Buddhist psychology speaks to cultivating healthy desires, minimizing unhealthy desires and ultimately going beyond desire.
Willpower determines how energy flows. Healthy desires lead to gratitude, joy, generosity, stewardship and service. Unhealthy desires lead to greed, compulsion, self-centeredness and suffering.
I remember years ago on a retreat going through the food line and realizing that what I'd choose to eat would have three potential qualities. Anything I ate would either give me energy, be neutral or drain my energy. I'd either feel uplifted, the same or worse.
I started to slow down my food selection. I'd look at the dish in front of me and ask my body if it was going to give me energy, be neutral or be a drain. (I soon realized it wasn't just what I chose, it was how much as well.) That slowing down helped me quite a bit. I learned more about the difference between satisfying my mind and listening to my body.
The choices we face each day have the same possible outcomes, though the results may not be so immediate.
One of the most striking things about the potency of Buddhist psychology is how much emphasis there is on cause and effect.
We are invited to reflect on the consequences of any action.
If I restrain from a habit I know is not life-enhancing and pay attention, I notice some kind of compulsion or need arise.
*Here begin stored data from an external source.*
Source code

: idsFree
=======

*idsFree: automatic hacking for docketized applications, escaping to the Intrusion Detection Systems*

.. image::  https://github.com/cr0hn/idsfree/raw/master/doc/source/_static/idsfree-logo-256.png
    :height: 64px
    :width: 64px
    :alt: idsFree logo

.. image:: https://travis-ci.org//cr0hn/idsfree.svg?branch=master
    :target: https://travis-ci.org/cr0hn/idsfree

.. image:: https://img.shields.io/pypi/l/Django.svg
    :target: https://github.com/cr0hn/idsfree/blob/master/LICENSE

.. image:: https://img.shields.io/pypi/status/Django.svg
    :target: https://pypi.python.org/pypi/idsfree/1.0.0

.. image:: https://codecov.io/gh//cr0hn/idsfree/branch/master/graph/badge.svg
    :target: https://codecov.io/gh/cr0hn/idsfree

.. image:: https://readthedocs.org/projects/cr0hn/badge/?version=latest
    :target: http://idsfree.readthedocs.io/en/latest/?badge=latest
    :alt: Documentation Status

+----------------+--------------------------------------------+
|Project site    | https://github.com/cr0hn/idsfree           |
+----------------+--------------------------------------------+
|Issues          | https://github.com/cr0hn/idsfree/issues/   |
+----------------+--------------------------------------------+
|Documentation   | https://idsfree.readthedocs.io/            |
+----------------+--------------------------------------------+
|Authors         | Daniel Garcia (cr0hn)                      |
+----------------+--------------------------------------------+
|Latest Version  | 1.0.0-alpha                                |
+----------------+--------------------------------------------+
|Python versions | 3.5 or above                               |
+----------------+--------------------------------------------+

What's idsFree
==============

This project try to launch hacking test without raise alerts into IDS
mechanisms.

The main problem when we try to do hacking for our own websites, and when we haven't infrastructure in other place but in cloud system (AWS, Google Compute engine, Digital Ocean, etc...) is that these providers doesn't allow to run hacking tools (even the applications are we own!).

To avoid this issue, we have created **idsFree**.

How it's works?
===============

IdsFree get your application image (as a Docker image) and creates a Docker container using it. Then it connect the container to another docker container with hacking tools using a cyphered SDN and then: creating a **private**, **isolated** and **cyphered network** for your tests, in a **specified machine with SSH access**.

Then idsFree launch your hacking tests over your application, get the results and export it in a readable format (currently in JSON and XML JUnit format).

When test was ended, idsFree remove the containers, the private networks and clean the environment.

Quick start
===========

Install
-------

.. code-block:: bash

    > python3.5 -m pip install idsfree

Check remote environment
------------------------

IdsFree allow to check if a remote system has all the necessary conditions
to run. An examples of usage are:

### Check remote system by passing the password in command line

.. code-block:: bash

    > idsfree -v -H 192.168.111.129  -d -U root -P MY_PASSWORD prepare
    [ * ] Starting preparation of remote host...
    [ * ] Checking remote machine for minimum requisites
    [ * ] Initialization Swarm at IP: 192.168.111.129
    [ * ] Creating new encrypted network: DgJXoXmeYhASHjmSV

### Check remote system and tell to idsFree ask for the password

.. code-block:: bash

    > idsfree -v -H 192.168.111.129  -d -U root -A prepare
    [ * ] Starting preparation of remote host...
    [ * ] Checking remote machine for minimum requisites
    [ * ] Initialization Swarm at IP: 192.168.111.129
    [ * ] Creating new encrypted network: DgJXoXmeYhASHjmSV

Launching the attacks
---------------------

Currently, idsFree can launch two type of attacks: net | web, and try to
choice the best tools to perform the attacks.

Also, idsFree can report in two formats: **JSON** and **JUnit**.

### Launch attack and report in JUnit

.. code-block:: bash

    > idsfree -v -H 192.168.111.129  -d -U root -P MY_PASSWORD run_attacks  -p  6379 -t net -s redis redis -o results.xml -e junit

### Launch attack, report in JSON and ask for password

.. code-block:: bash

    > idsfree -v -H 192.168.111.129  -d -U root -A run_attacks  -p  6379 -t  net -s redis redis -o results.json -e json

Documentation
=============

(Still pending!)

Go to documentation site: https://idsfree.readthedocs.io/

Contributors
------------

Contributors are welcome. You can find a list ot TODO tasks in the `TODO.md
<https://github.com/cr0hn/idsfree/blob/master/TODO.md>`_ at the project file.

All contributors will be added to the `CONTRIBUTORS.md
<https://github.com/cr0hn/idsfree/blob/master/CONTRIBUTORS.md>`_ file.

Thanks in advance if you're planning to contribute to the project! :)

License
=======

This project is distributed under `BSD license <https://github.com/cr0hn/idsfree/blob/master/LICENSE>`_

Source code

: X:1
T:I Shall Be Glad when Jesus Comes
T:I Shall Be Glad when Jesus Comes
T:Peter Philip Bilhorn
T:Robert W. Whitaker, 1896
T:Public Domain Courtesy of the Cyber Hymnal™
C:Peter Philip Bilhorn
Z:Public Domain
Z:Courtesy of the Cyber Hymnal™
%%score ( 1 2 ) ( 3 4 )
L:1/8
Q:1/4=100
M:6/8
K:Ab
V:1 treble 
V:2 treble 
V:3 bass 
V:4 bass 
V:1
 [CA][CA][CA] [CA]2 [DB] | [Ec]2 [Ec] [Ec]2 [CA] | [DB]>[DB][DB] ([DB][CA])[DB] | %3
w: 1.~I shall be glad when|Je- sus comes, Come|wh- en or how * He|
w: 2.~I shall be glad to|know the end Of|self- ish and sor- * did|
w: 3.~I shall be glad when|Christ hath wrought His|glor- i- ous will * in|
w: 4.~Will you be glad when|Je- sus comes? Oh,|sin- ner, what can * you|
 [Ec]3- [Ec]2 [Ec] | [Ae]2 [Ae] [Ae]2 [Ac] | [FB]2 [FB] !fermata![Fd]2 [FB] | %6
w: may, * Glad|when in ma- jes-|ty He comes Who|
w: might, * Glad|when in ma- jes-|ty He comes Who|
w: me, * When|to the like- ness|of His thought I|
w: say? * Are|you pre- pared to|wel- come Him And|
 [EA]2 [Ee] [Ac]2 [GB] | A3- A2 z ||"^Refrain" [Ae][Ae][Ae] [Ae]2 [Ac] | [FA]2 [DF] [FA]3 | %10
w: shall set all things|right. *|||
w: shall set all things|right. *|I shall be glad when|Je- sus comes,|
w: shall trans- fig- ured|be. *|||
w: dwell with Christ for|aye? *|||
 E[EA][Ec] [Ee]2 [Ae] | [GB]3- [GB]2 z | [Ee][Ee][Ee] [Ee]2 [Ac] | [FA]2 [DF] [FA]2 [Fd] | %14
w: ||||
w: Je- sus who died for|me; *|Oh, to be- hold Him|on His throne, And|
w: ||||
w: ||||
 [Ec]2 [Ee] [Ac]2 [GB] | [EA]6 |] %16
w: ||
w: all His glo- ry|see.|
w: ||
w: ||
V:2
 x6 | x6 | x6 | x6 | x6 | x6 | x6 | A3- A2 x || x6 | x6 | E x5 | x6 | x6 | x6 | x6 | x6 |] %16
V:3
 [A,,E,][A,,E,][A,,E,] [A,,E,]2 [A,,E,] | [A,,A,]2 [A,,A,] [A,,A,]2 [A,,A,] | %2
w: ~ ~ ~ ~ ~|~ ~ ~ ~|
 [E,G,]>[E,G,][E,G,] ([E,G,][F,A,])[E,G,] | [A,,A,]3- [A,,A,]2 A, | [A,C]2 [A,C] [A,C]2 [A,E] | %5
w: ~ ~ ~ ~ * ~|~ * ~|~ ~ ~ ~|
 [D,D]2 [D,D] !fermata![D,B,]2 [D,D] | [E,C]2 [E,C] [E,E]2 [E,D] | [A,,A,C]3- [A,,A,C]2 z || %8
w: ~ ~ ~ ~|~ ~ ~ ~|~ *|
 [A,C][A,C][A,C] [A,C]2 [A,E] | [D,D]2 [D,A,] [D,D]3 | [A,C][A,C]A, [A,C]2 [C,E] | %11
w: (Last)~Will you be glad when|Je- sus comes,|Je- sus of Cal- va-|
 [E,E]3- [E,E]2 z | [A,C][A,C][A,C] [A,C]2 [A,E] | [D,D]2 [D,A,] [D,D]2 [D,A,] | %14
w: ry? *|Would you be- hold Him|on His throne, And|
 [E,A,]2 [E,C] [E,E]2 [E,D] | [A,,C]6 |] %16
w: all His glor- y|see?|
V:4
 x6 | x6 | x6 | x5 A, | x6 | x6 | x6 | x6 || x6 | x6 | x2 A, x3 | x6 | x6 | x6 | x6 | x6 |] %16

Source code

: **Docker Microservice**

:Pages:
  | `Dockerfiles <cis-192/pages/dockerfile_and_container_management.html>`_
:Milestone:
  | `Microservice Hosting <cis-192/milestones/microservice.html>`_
When I pull myself away from getting lost in internet surfing, for example, I notice a restlessness ... a desire for entertainment to satisfy a hungry, unsettled mind.
Stepping away from addiction reveals a 'hungry ghost,' some form of craving that gnaws from inside.
The Buddha put it this way:
Everything is based on mind, is led by mind, is fashioned by mind. If you speak and act with a polluted mind, suffering will follow you, as the wheels of the oxcart follow the footsteps of the ox. Everything is based on mind, is led by mind, is fashioned by mind. If you speak and act with a pure mind, happiness will follow you, as a shadow clings to a form.